# INSTRUÇÕES DO EXERCÍCIO:
Liste, na ordem em que aparecem, todos os anos escritos em algarismos no trecho sobre o poder de compra do salário mínimo.

# TRECHO:
▬▬▬
Com o carrinho de supermercado ainda quase vazio, o professor aposentado David Garbi, de 90 anos, não tira os olhos da lista de compras do mês. Pouco a pouco, vai refazendo com a caneta as contas ao checar os preços da prateleira. Uma rotina na maioria dos brasileiros.
A percepção de Garbi é real. Em 2021, o salário terá, como no ano passado, o menor poder de compra em relação aos produtos da cesta básica desde 2005, segundo o Departamento Intersindical de Estatística e Estudos Socioeconômicos (Dieese).
Atualmente, com um salário mínimo é possível comprar cerca de 1,58 cestas básicas, que custam, em média, 696,70 reais. De 2010 a 2019 esse indicador ficou sempre acima de duas cestas, com exceção de 2016, quando diminuiu para 1,93.
▬▬▬
# DADOS EXTRAÍDOS:
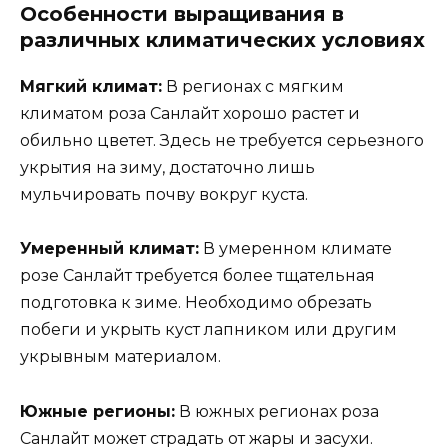
Особенности выращивания в
различных климатических условиях
Мягкий климат:
В регионах с мягким
климатом роза Санлайт хорошо растет и
обильно цветет. Здесь не требуется серьезного
укрытия на зиму, достаточно лишь
мульчировать почву вокруг куста.
Умеренный климат:
В умеренном климате
розе Санлайт требуется более тщательная
подготовка к зиме. Необходимо обрезать
побеги и укрыть куст лапником или другим
укрывным материалом.
Южные регионы:
В южных регионах роза
Санлайт может страдать от жары и засухи.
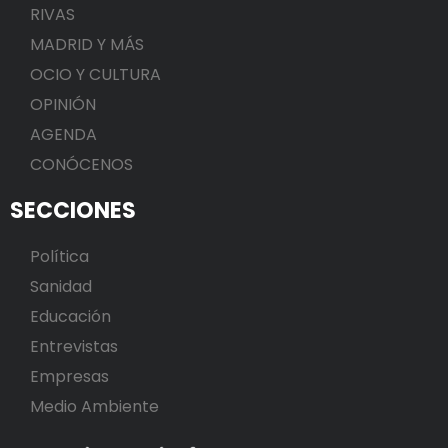
RIVAS
MADRID Y MÁS
OCIO Y CULTURA
OPINIÓN
AGENDA
CONÓCENOS
SECCIONES
Política
Sanidad
Educación
Entrevistas
Empresas
Medio Ambiente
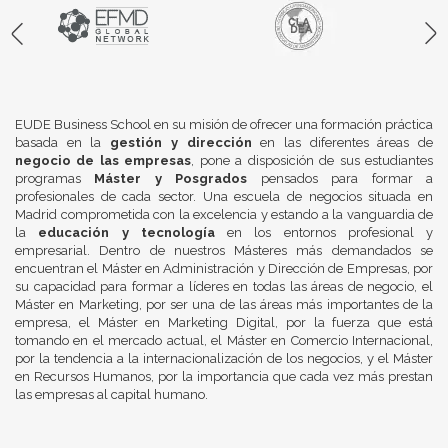
EUDE Business School en su misión de ofrecer una formación práctica
basada en la
gestión y dirección
en las diferentes áreas de
negocio de las empresas
, pone a disposición de sus estudiantes
programas
Máster y Posgrados
pensados para formar a
profesionales de cada sector. Una escuela de negocios situada en
Madrid comprometida con la excelencia y estando a la vanguardia de
la
educación y tecnología
en los entornos profesional y
empresarial. Dentro de nuestros Másteres más demandados se
encuentran el Máster en Administración y Dirección de Empresas, por
su capacidad para formar a líderes en todas las áreas de negocio, el
Máster en Marketing, por ser una de las áreas más importantes de la
empresa, el Máster en Marketing Digital, por la fuerza que está
tomando en el mercado actual, el Máster en Comercio Internacional,
por la tendencia a la internacionalización de los negocios, y el Máster
en Recursos Humanos, por la importancia que cada vez más prestan
las empresas al capital humano.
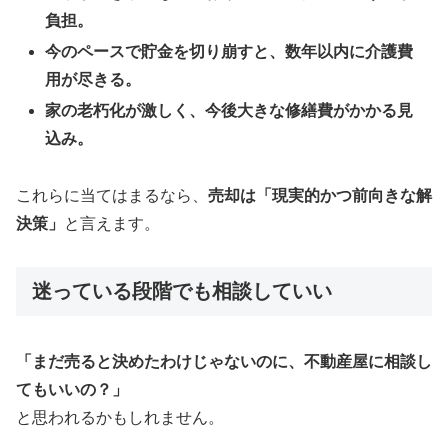
負担。
今のペースで貯金を切り崩すと、数年以内に介護費
用が尽きる。
家の老朽化が激しく、今後大きな修繕費がかかる見
込み。
これらに当てはまるなら、
売却は「現実的かつ前向きな解
決策」
と言えます。
迷っている段階でも相談していい
「まだ売ると決めたわけじゃないのに、不動産屋に相談し
てもいいの？」
と思われるかもしれません。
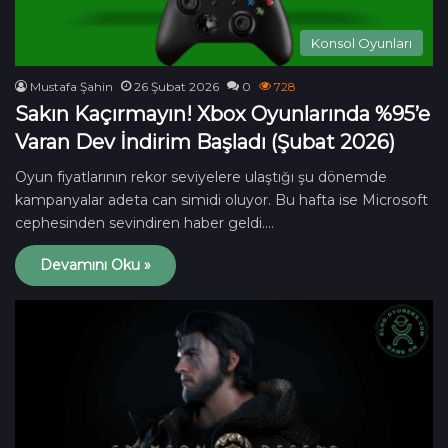
Konsol Oyunları
Mustafa Şahin
26 Şubat 2026
0
728
Sakın Kaçırmayın! Xbox Oyunlarında %95’e
Varan Dev İndirim Başladı (Şubat 2026)
Oyun fiyatlarının rekor seviyelere ulaştığı şu dönemde
kampanyalar adeta can simidi oluyor. Bu hafta ise Microsoft
cephesinden sevindiren haber geldi.…
Devamını Oku »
▬▬▬
# RESPOSTA DO EXERCÍCIO:
2021, 2005, 2010, 2019, 2016